Does unstable modes in svsl matters?

Hi all:

Recently days, I am learning how to consider vibrational contribution in cluster expansion. When I get the static calculation result and fit successfully, I run ‘foreachfile str_relax.out pwd ; svsl -d’. However the program inform me a lot of unstable configurations. I know from manual that we need to find out this unstable mode and generate perturbations along the unstable directions. However what I concern is, does those modes matters in vibrational free energy of a structure using the Stiffness VS Length method? Because the configurations I selected in fitting stiffness are all ground states, they are tought to be stable by program. Those configurations who are unstable are acutally above ground states. In principle, they should not influence the fitting process and vibrational energy calculation, right? So, in this case, can I ignore those unstable modes and force svsl to continue on all structures including those unstable modes by svsl -fn?

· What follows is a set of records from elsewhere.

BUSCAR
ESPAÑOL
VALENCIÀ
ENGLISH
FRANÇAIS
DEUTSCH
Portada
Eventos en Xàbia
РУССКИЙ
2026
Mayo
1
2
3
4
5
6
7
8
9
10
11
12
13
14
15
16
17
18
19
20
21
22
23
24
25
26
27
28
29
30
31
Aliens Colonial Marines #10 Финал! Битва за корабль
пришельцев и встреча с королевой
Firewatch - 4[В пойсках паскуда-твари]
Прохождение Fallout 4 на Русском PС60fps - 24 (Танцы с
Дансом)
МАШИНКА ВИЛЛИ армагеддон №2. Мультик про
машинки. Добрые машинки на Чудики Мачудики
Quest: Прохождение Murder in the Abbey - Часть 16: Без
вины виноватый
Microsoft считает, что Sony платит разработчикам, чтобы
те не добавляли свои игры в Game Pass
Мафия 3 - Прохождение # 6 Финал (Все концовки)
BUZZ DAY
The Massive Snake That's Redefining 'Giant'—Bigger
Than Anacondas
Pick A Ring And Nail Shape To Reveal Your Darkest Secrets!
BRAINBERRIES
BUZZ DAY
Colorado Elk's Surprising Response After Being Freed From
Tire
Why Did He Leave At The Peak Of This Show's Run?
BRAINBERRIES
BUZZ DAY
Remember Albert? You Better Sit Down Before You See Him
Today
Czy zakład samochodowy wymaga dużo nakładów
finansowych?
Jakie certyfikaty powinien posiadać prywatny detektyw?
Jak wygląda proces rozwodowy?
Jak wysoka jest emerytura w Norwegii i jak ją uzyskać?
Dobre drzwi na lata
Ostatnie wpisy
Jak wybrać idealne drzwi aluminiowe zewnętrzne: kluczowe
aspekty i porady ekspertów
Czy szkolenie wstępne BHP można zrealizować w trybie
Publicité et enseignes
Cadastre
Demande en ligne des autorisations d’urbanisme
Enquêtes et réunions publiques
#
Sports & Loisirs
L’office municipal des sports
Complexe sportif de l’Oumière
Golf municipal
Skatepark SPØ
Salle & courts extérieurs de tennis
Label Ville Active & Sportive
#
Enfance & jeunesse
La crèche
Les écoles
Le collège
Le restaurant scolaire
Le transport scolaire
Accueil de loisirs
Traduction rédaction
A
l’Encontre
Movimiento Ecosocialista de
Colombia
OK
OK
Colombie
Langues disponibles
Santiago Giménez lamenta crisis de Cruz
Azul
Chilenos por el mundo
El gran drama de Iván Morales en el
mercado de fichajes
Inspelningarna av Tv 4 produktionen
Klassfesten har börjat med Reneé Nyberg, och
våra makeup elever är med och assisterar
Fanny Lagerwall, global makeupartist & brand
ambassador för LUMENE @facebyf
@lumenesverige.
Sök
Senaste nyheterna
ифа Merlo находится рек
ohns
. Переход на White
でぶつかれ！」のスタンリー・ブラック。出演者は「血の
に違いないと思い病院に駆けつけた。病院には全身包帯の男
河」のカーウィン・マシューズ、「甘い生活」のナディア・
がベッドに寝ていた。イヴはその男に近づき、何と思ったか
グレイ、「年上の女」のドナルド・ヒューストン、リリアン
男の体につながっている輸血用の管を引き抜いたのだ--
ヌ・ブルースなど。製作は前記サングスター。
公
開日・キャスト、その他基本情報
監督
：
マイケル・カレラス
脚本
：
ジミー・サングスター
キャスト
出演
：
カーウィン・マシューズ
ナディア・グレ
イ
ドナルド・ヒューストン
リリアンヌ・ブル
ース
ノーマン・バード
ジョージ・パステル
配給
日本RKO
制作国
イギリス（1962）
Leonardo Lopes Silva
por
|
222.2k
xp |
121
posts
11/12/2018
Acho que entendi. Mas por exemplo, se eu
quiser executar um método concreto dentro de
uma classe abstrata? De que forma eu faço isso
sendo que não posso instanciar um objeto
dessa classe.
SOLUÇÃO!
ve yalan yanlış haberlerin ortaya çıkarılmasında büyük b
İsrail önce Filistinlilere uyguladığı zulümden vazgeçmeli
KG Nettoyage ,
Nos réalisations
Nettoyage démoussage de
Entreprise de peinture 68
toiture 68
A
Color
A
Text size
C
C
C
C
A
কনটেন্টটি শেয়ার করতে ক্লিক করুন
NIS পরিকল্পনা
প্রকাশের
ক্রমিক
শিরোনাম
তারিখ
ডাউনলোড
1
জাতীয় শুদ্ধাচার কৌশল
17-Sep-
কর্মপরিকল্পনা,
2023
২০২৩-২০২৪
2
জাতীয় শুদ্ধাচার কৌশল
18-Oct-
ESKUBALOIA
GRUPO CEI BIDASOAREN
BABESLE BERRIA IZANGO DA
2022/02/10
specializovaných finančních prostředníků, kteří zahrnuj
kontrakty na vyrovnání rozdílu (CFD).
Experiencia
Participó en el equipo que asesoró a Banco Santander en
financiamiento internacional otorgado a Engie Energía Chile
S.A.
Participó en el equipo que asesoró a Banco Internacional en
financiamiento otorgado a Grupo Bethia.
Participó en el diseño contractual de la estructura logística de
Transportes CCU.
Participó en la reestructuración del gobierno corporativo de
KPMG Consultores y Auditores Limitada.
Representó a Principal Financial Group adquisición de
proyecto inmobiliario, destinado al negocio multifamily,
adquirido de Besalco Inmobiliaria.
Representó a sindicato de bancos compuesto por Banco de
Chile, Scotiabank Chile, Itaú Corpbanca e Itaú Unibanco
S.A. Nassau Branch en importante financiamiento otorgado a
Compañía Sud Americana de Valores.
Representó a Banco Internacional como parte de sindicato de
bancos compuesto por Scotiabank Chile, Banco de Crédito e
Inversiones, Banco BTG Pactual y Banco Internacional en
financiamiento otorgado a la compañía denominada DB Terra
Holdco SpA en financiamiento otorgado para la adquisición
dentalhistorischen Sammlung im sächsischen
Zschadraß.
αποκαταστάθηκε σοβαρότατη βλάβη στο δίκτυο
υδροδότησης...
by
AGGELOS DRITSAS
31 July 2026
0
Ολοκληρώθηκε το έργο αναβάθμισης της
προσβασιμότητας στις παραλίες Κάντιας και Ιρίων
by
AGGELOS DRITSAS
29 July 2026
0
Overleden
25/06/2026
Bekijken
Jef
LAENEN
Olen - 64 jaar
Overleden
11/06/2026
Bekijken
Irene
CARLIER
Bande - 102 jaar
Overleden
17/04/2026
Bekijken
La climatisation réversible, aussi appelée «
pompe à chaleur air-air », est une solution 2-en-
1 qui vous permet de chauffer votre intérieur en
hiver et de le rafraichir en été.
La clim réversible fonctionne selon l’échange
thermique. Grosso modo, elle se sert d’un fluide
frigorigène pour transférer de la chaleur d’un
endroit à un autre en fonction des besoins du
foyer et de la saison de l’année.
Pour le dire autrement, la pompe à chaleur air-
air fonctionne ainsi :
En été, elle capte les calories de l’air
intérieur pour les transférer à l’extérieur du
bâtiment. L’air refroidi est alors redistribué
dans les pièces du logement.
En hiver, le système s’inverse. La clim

svsl uses an approximation (transferability of the force constants) to calculation the phonon dos quickly. This may cause fictitious unstable structures. 3 solutions:

  1. ignore them: the default (without -fn) is to not output the free energy and so clusterexpand will not include those in the fit. This is the simplest if there are enough structures to get decent fit.
  2. include them using the -fn option of svsl. There is a failsafe mechanism: the free energy ignore the unstable modes, but the contribution of the other modes are scaled so that there still 3N-3 vibrational modes.
  3. Use the more expensive fitfc. There, for sufficiently long-range springs, a truly stable structure, should show up as stable.